Every user can gain from using straightforward language that reduces friction and provides a clear next move. It’s the cornerstone of any conversion-optimized website, and it also happens to be consistent with accessible design best practices.
3. Discoverability is supported by digital accessibility
Additionally, accessibility and discoverability clearly overlap. For instance, webpages with clear, descriptive headers are simpler for search engines like Google to index. These are the same headings that make navigation and comprehension easier for persons with impairments.

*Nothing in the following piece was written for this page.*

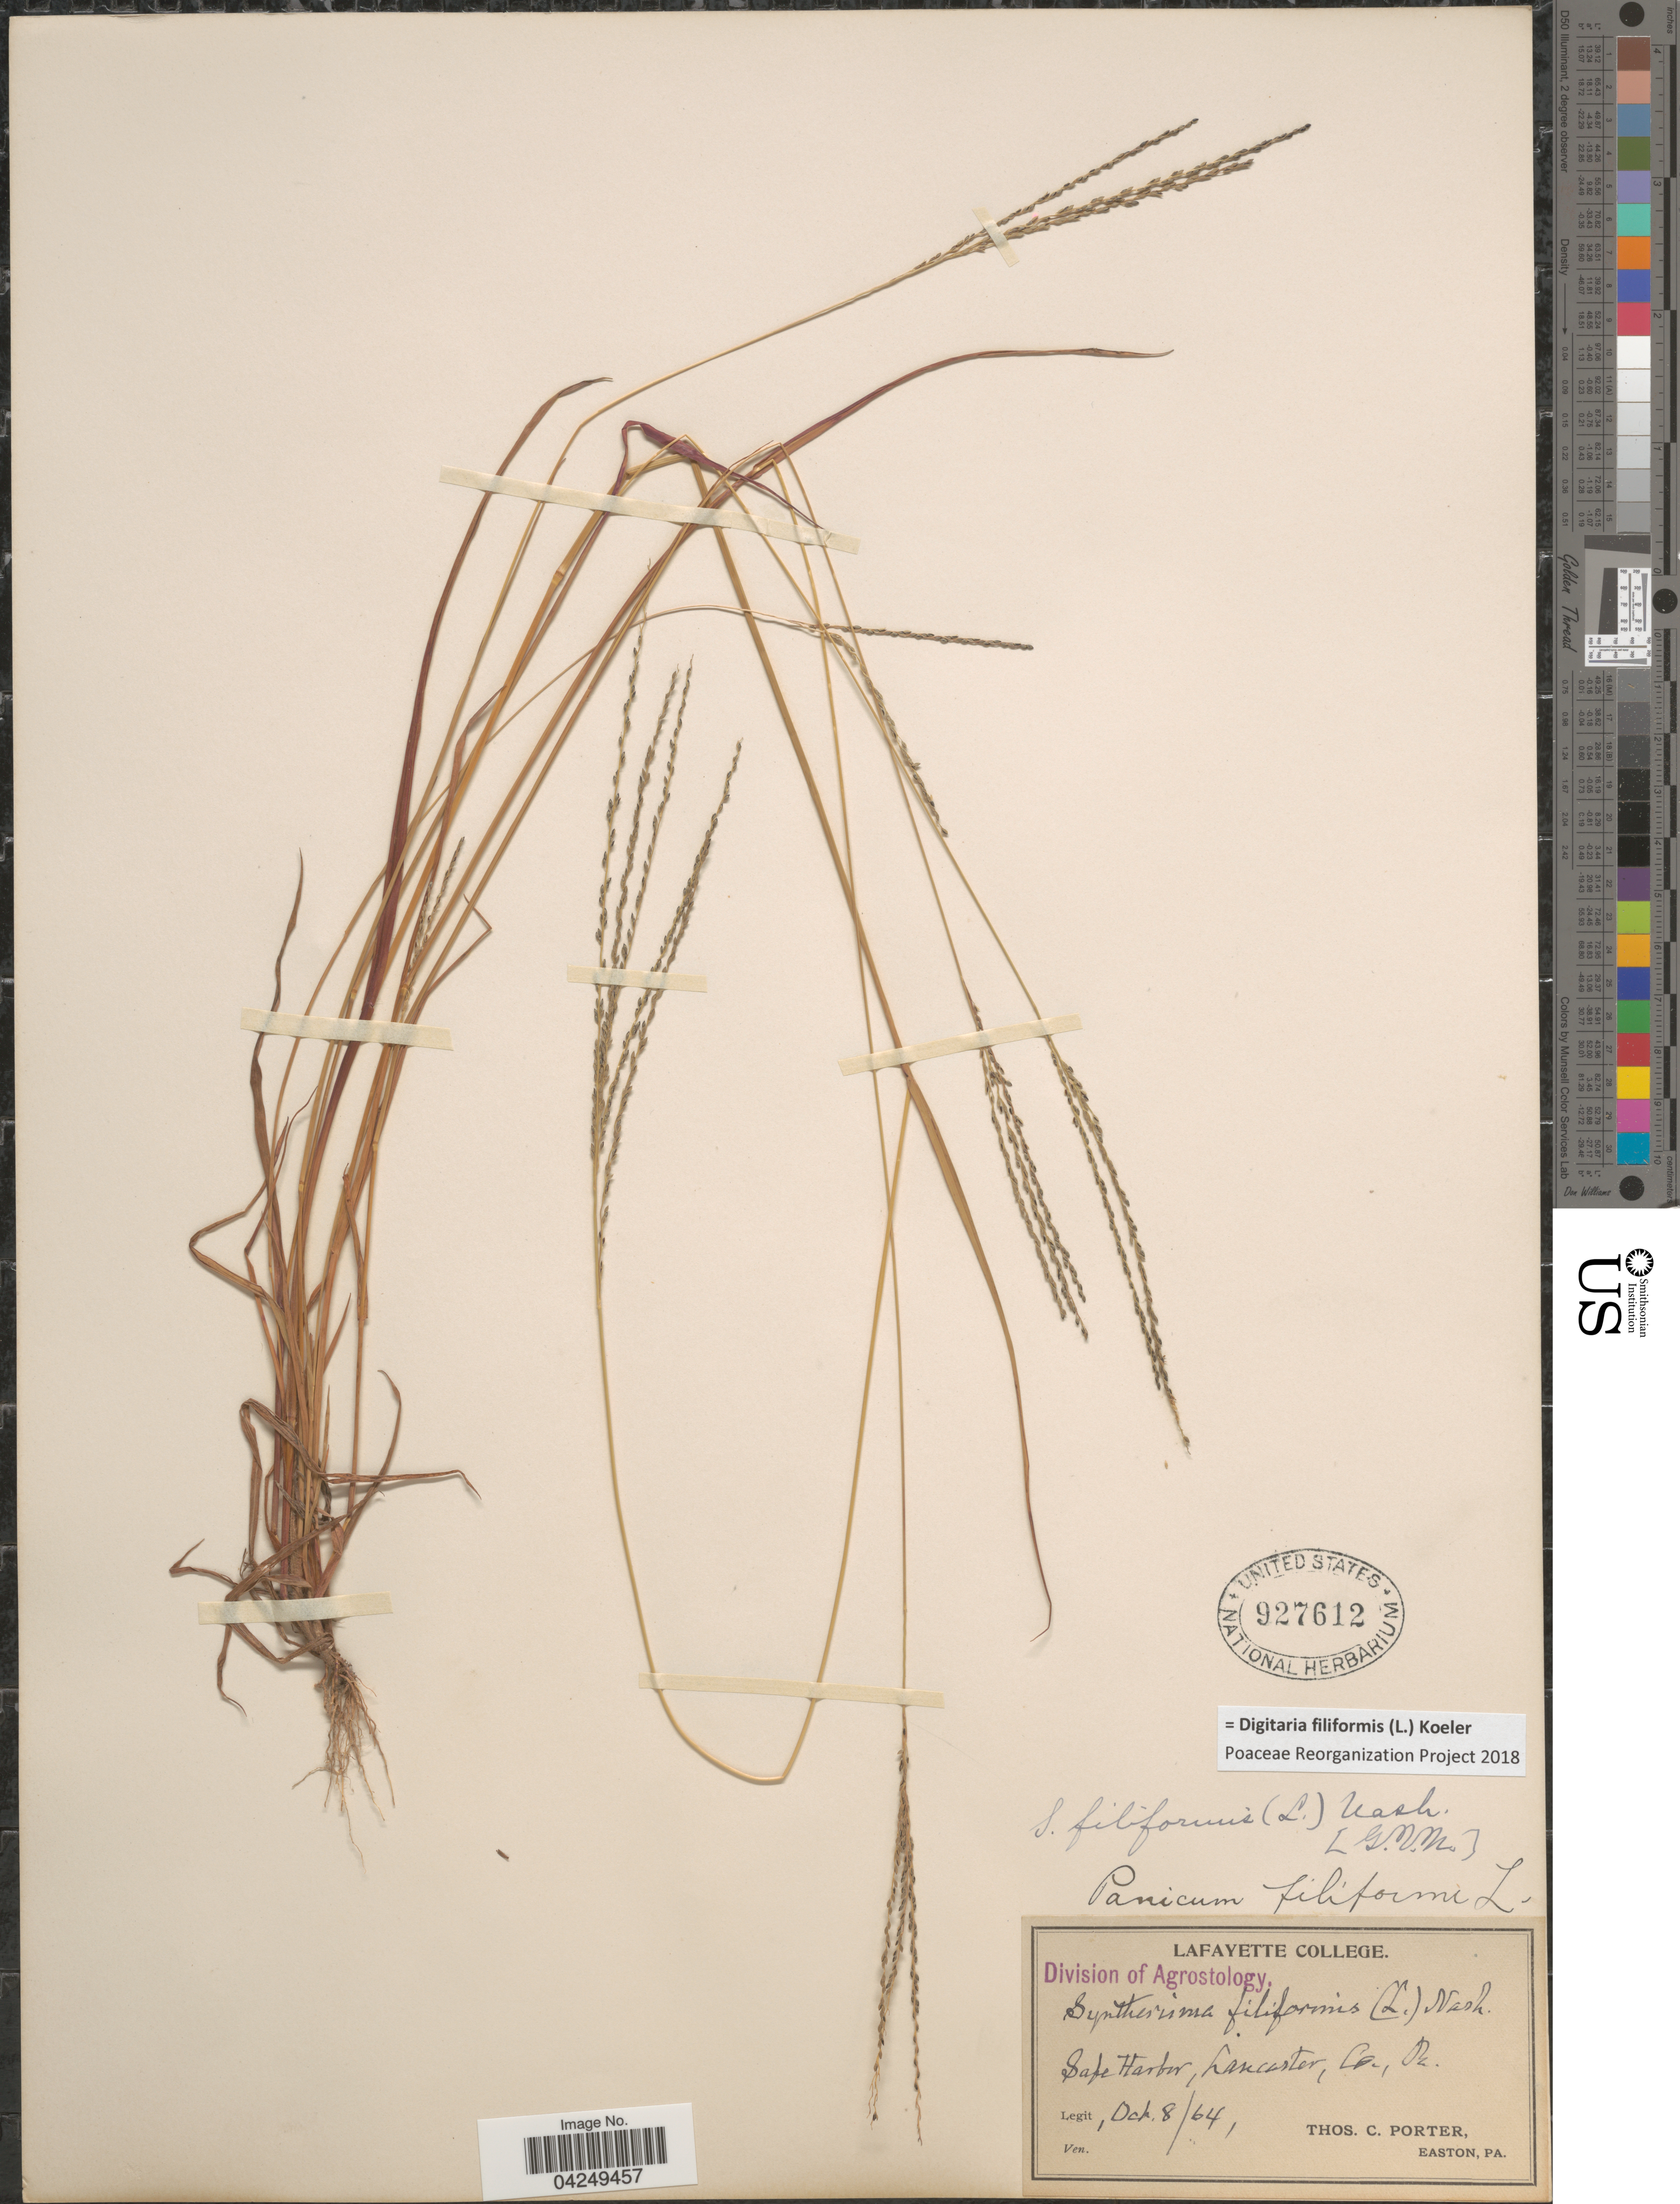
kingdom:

There is substantial evidence that Google encourages accessibility when ranking webpages as a result. In fact, its Webmaster rules, which explain the recommended practices for assisting Google in finding, indexing, and ranking your website, are written in a manner reminiscent of WCAG and read like accessibility rules.
Users who access websites using voice search might also benefit from accessible websites. According to the Google Mobile Voice Study, voice search is used everyday by 41% of US adults and 55% of teenagers. Businesses that have voice search-optimized websites stand a better chance of being found and used by prospective clients.
Making the case for digital accessibility in the workplace
A picture of money bills is shown in front of a webpage.
Providing an inclusive experience to all website visitors should be the first objective of any digital accessibility program. Not only is it the moral thing to do, but it may also open up access to a previously underserved market.
The other advantage of creating an accessible website, which is higher conformity with accessibility standards like the Web Content Accessibility Guidelines (WCAG), which are used to evaluate a site’s compliance with the ADA, should be noted, though.
Recent Department of Justice guidance makes it very clear that businesses of all sizes must adhere to WCAG accessibility guidelines in order to be in compliance with the ADA.
The cost of defending a digital accessibility lawsuit, or even just settling a demand letter, can frequently outweigh the cost of making your website accessible. This should be taken into account when calculating the return on investment for digital accessibility.
You may comply with the law and transform a necessity into an opportunity to expand your business and provide an inclusive experience to every client by adopting a more proactive approach to digital accessibility.
It’s important to track your advancement as you make investments in digital accessibility. Use a free accessibility checker to evaluate your website’s accessibility to get started, and then watch as it gets better as you apply accessible best practices.